“I musei devono tornare ad essere crocevia di dialogo”; devono “spalancare il proprio portale sulla piazza”. Lo ha detto oggi il card. Gianfranco Ravasi, presidente del Pontificio Consiglio della cultura, nel suo saluto in apertura del convegno internazionale “I musei ecclesiastici testimoni di futuro”, promosso a Roma fino a domani dall’Ufficio nazionale per i beni culturali ecclesiastici e l’edilizia di culto della Cei, dal suddetto Dicastero vaticano, dalla Pontificia Università Gregoriana e dall’Amei-Associazione musei ecclesiastici italiani, in collaborazione con l’Ambasciata d’Italia presso la Santa Sede che ne ha ospitato la prima giornata. Partendo dalla propria lunga esperienza in qualità di prefetto della Biblioteca e della Pinacoteca ambrosiana, il cardinale ha anzitutto invitato alla “interazione tra i beni culturali” creando una sorta di “arcobaleno multicolore”.
“Tutti i musei – ha aggiunto – vivono sempre tra due poli: la tutela e la fruizione. La tutela è il passato, la nostra grande eredità che deve essere custodita, e sappiamo quanto sia complesso il sistema delle questioni collegate alla tutela”. Per quanto riguarda la fruizione, ha fatto notare, essa “oggi ha una declinazione completamente nuova”. Basti pensare “a tutto l’orizzonte dell’infosfera in cui siamo immersi, alla dimensione del digitale che consente ai musei di mettersi in rete”, ma anche alla varietà dei servizi che i musei oggi offrono al pubblico.

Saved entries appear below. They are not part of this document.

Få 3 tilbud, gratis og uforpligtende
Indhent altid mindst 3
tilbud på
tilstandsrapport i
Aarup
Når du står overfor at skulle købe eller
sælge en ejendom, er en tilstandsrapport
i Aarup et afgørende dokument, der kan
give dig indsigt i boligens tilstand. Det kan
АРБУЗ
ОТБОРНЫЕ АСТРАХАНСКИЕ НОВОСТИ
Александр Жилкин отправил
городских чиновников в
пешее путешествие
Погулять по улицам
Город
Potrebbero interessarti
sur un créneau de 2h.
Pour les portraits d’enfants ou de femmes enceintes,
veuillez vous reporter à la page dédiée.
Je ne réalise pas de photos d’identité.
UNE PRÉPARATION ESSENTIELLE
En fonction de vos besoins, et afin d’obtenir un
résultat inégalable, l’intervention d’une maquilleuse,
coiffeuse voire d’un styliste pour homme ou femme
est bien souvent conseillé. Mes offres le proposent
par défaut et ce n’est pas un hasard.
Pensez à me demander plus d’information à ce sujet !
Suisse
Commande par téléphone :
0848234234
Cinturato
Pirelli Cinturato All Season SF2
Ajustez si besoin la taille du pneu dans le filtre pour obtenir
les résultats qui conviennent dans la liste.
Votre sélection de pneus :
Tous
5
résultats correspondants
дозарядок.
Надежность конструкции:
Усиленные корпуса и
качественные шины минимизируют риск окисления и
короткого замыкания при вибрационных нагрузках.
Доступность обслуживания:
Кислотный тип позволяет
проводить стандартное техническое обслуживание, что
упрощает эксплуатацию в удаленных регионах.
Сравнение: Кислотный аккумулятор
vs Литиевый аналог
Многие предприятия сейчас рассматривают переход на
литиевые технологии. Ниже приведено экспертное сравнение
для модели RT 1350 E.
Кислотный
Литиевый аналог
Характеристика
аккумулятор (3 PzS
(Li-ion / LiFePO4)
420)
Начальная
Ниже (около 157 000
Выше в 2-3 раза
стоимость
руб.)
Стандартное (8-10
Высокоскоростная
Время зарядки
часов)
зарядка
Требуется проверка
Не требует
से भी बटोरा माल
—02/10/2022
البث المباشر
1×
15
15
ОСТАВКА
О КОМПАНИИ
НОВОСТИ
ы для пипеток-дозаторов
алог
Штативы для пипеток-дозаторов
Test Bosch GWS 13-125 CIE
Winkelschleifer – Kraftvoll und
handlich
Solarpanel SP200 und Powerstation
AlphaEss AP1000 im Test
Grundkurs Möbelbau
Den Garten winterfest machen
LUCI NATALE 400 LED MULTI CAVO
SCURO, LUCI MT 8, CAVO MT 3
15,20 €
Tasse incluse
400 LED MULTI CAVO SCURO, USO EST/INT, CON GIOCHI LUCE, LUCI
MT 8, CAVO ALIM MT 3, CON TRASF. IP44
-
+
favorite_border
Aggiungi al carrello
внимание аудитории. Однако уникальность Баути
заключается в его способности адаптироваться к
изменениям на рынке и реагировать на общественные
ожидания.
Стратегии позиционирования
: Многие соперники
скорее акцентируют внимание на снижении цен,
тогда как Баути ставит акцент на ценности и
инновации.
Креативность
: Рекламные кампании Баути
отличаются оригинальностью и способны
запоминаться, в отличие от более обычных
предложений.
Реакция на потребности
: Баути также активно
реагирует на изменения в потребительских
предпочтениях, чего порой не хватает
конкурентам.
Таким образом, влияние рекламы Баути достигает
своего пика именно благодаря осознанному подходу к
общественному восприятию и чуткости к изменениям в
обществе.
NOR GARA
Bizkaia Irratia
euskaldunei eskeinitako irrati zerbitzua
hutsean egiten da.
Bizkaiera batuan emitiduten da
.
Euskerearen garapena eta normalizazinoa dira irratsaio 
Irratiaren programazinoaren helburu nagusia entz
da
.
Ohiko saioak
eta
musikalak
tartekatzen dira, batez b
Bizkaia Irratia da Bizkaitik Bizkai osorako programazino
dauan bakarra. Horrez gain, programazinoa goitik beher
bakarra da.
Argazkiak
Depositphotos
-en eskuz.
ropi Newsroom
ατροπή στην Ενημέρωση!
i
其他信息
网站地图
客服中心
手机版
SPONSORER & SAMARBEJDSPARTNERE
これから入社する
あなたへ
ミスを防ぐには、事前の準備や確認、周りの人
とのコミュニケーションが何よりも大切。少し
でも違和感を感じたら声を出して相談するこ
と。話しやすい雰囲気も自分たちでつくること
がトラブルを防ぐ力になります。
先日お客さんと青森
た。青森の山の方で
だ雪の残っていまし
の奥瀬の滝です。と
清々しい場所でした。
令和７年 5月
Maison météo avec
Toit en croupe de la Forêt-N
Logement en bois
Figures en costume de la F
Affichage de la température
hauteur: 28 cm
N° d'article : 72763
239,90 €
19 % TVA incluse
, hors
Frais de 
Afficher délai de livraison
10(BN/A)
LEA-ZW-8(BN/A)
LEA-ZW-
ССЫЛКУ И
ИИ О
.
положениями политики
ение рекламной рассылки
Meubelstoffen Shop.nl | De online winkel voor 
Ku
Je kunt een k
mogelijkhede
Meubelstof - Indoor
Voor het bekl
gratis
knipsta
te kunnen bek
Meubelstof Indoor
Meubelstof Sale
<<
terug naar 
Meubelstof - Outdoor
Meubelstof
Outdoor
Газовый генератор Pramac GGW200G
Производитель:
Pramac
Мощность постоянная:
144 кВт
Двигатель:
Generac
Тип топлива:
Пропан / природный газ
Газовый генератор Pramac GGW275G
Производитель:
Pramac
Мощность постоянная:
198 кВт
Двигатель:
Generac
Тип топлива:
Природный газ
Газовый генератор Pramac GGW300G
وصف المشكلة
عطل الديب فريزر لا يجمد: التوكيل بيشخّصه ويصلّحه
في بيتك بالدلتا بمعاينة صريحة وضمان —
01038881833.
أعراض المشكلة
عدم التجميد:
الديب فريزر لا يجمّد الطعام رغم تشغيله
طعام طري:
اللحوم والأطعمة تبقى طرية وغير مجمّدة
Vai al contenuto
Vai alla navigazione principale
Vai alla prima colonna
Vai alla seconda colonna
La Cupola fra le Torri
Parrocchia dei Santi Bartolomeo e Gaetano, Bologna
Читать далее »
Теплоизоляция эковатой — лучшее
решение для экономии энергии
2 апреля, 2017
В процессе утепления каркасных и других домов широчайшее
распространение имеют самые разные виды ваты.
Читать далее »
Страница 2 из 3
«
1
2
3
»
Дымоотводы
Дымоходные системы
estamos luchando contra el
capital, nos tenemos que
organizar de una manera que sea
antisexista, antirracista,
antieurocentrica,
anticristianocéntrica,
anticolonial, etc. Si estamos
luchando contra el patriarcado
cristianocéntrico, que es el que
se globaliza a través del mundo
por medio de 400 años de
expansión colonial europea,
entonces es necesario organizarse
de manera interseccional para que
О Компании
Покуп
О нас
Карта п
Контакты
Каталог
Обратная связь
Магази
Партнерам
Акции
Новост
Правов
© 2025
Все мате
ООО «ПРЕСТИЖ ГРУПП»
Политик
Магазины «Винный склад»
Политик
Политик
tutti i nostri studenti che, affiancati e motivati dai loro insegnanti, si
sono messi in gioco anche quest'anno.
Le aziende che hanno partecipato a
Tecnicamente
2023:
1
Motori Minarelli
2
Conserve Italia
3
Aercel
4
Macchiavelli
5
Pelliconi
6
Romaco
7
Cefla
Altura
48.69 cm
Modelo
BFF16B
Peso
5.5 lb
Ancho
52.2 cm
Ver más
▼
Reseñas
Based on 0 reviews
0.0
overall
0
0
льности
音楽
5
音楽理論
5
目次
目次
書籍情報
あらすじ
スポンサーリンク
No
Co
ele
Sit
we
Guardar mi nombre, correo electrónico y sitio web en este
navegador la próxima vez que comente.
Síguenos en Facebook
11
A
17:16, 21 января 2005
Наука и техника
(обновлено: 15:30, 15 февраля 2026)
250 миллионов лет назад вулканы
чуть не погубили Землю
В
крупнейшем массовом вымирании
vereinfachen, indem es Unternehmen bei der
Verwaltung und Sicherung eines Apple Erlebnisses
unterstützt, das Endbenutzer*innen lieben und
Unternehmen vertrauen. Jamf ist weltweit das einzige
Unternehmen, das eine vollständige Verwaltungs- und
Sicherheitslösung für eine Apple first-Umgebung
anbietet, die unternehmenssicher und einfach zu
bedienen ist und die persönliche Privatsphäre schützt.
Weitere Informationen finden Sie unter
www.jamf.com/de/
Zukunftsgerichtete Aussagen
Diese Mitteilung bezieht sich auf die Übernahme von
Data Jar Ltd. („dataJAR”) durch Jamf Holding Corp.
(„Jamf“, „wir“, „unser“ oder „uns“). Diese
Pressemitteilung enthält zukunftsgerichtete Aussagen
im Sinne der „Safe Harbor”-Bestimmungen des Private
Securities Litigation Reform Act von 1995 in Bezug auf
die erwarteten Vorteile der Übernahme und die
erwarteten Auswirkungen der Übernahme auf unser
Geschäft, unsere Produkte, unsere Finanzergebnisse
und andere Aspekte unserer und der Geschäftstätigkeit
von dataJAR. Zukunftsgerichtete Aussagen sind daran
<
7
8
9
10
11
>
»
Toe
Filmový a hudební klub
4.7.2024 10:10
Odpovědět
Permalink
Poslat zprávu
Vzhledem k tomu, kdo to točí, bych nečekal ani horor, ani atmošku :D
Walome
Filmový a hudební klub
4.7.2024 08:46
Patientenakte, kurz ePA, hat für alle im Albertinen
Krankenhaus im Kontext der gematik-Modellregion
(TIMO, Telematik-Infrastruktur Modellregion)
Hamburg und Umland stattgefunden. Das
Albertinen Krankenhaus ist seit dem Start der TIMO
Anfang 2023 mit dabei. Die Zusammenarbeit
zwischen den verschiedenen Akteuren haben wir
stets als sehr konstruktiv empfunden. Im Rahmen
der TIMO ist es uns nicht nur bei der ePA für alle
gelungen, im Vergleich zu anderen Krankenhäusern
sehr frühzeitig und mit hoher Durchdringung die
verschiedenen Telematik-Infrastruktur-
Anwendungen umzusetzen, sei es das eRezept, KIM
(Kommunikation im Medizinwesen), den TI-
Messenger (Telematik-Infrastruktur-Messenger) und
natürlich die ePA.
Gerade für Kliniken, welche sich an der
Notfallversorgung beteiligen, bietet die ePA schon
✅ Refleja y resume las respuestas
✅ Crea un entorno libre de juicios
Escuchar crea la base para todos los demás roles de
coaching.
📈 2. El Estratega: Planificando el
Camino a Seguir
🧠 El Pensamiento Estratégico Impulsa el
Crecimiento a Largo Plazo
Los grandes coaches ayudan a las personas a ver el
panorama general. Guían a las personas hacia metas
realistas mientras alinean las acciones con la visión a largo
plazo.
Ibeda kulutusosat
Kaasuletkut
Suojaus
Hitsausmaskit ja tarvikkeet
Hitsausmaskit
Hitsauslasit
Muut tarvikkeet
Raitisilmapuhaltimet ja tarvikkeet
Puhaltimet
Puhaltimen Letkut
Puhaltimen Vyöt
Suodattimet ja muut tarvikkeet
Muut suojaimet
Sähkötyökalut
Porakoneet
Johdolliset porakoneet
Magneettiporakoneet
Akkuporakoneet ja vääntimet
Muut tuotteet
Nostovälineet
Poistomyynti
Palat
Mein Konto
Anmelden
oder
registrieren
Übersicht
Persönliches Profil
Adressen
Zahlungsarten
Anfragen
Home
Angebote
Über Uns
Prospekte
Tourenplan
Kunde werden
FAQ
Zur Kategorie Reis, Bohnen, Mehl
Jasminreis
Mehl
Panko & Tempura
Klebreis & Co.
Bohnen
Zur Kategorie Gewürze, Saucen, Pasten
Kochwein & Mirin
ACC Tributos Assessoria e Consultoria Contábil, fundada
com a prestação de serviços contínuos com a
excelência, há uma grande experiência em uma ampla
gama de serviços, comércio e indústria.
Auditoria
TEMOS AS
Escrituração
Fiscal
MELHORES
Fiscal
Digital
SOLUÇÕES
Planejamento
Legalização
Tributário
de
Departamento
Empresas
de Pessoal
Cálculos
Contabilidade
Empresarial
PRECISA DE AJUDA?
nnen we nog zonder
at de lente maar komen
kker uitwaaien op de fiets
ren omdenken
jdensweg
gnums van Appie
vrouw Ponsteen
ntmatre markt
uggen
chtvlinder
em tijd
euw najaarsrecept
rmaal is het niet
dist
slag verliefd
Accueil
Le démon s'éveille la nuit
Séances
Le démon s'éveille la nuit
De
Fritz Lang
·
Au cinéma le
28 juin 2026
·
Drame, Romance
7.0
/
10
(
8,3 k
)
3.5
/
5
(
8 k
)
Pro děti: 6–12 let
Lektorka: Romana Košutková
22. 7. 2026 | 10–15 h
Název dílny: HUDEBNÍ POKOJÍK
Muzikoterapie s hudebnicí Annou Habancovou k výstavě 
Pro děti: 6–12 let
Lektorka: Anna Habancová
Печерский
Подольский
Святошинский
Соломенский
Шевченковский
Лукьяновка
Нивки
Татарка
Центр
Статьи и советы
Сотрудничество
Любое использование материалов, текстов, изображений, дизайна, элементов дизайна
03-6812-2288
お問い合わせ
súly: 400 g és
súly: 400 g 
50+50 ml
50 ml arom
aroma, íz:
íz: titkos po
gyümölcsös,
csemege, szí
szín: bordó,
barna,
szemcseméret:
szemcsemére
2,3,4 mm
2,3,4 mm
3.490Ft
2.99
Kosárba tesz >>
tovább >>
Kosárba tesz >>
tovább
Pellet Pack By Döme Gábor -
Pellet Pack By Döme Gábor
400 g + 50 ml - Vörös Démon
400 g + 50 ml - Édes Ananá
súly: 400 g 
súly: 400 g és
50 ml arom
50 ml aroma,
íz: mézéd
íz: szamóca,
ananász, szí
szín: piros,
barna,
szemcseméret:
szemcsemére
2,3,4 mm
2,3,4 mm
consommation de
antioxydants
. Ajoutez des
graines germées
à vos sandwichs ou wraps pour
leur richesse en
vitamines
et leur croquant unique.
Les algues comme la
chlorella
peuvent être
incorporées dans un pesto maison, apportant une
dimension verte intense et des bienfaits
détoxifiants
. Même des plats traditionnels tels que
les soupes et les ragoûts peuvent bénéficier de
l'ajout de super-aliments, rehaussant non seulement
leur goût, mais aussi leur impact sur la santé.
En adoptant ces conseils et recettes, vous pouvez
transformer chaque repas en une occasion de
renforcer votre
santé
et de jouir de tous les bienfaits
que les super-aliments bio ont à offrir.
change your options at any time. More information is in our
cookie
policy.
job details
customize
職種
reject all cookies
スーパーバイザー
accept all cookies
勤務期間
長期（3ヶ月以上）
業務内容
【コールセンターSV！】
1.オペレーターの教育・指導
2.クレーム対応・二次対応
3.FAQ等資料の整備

Secondo Ravasi, inoltre, “i musei devono essere vitali e tornare, come anche le altre istituzioni culturali, ad essere dei crocevia di dialogo. Il portale che custodisce i tesori deve essere spalancato sulla società, sulla piazza, sulla cultura e sulle loro istanze”, la terza indicazione del porporato. Di qui l’importanza degli incontri organizzati al loro interno e delle iniziative didattiche, “a livello accademico ma anche a livello dei bambini”. E “su questo si fa molto”. Capitolo allestimento: “È importante tener conto degli orizzonti, delle aureole che devono circondare le opere esposte”. Strategica, nonostante la sua “grammatica completamente diversa”, l’apertura all’arte contemporanea. “Sono convinto – ha concluso il card. Ravasi – che i musei ecclesiastici debbano diventare anche luoghi di catechesi e di kerygma per coloro che non conoscono quasi nulla, o poco, del messaggio spirituale che noi offriamo. Luoghi di cultura in senso pieno, ma anche luoghi di pastorale”.